まさかこんなところでうさぎを見ることができるとは思うはずがないだろう。
「どうやらこの子が、大勢の人に緊張してしまってニンジンが食べられないようなんだ。できれば人がいない部屋を貸してもらいたいんだが、無理だろうか?」
「構いませんよ。体調を崩す人もいらっしゃるかもしれないからと、国王様がいくつかの部屋の使用許可を出してくださいましたのでそちらにご案内させていただきます」
そう言うと、その部屋まで案内をしてくれる。
ルージュは大勢の人に緊張はしていない。これから起こるかもしれない出来事には少し不安ではあった。しかしそのことを考えると、食べ物が喉を通らないのはあっていた。
しばらく誰もいない廊下を歩くと、一つの扉の前で立ち止まった。
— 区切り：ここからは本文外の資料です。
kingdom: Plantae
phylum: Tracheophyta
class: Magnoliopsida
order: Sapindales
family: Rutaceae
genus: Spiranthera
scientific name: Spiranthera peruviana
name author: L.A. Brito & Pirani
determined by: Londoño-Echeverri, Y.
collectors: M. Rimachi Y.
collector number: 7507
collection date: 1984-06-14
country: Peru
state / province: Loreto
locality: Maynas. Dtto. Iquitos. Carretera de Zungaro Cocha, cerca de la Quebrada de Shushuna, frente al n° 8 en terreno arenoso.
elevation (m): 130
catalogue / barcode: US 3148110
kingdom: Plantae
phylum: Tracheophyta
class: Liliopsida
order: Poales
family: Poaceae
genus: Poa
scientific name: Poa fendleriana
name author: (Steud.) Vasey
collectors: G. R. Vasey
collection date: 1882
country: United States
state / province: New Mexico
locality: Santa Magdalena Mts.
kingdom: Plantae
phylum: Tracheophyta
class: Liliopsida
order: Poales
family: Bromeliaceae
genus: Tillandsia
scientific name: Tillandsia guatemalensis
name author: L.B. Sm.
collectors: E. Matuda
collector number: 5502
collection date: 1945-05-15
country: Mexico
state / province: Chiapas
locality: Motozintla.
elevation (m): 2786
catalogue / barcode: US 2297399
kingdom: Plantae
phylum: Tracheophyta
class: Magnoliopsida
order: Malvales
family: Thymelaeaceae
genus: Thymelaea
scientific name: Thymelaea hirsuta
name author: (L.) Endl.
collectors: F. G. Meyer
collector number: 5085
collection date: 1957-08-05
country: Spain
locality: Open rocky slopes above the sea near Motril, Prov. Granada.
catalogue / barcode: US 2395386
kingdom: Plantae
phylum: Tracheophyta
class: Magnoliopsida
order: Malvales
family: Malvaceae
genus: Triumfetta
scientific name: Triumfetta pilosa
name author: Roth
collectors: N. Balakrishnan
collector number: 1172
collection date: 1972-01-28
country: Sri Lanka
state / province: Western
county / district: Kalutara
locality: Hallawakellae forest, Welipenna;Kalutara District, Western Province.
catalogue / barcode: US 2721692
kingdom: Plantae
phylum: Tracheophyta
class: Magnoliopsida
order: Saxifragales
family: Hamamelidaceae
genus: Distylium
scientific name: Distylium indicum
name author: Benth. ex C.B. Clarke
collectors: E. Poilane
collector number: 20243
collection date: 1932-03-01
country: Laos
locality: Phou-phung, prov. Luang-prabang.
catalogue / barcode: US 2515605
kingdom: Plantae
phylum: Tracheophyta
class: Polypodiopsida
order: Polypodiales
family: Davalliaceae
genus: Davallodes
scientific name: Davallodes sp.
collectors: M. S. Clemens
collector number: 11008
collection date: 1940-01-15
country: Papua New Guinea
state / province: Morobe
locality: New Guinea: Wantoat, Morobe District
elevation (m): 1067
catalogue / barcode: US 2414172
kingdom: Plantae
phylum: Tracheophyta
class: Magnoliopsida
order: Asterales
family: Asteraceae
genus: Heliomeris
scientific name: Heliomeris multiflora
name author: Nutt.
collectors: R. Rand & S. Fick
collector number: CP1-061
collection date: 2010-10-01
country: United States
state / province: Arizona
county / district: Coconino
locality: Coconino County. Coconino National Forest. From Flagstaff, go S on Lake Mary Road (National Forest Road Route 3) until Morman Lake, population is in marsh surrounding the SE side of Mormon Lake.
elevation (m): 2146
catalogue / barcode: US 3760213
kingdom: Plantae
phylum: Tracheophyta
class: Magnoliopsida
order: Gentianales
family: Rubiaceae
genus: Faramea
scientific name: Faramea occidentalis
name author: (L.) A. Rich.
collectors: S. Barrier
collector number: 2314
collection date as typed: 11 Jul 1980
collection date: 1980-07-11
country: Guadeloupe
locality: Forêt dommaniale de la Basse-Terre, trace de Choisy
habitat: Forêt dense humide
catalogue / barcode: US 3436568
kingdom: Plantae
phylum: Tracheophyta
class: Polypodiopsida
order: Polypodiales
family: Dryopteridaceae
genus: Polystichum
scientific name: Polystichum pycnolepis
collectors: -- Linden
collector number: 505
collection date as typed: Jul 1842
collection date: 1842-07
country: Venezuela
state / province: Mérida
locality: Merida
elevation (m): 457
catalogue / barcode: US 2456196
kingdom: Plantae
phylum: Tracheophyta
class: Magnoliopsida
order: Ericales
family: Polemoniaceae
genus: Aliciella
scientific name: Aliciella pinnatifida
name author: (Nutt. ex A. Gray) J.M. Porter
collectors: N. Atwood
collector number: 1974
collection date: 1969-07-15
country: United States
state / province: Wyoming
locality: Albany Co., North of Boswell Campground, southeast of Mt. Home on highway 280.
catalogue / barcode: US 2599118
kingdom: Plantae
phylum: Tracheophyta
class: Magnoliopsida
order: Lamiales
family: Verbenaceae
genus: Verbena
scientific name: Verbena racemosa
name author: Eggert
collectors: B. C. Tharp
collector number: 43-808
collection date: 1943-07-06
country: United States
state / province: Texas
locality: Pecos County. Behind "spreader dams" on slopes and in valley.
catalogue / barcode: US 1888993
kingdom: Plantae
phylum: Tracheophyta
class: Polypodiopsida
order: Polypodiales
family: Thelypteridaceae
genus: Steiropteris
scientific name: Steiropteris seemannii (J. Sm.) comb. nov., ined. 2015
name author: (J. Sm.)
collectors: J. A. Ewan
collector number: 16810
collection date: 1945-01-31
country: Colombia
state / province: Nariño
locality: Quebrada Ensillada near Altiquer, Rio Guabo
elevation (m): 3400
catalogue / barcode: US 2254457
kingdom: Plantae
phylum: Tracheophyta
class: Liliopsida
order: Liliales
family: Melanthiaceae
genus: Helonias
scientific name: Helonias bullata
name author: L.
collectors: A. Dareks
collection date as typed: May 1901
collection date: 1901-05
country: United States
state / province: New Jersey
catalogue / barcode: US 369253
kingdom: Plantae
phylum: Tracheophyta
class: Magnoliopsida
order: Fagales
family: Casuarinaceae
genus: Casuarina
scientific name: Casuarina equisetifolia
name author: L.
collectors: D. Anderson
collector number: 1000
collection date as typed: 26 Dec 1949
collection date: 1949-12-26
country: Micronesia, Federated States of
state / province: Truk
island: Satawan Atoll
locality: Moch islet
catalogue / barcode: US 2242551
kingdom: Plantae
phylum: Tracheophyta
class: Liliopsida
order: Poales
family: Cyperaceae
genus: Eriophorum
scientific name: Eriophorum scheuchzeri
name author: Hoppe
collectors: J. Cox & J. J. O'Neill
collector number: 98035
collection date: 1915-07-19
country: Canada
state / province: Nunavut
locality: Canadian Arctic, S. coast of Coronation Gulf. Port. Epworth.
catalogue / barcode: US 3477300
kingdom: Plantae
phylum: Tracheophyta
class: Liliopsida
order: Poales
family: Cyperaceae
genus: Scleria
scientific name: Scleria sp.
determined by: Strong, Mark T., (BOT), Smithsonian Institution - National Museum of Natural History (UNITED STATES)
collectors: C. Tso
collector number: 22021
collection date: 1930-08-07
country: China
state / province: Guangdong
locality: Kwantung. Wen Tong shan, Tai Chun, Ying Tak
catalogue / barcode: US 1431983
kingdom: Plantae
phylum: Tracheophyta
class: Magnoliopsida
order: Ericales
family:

ノックをして返事が返ってこないと分かると、扉を開いて「こちらをご利用ください」と室内に通してくれた。
「それでは、失礼いたします」
頭を下げてそう言うと、扉を閉めて立ち去って行った。
ノワールが部屋に備え付けられているベッドに近づくと、ルージュはそこに下された。体調を崩す人もいるかもしれないということで使用許可が出た部屋なのだから、ベッドが置いてあって当然なのだろう。
あとはルージュが元に戻ればいい。そうすれば広間に戻る。落ち着くために一度大きく息を吐くと、持ったままのニンジンを食べ始めた。手にしたまま食べないなんてもったいないと思ったようだ。
小さなニンジンはすぐに食べ終わってしまった。立ったままでいたノワールは、ルージュの横に腰を下ろして元に戻るのを待っている。何も話さないまま時間が過ぎていく。
ルージュはこの部屋に来てから落ち着くことができたので、そろそろ戻れるだろうと思ったと同時に元に戻ることができた。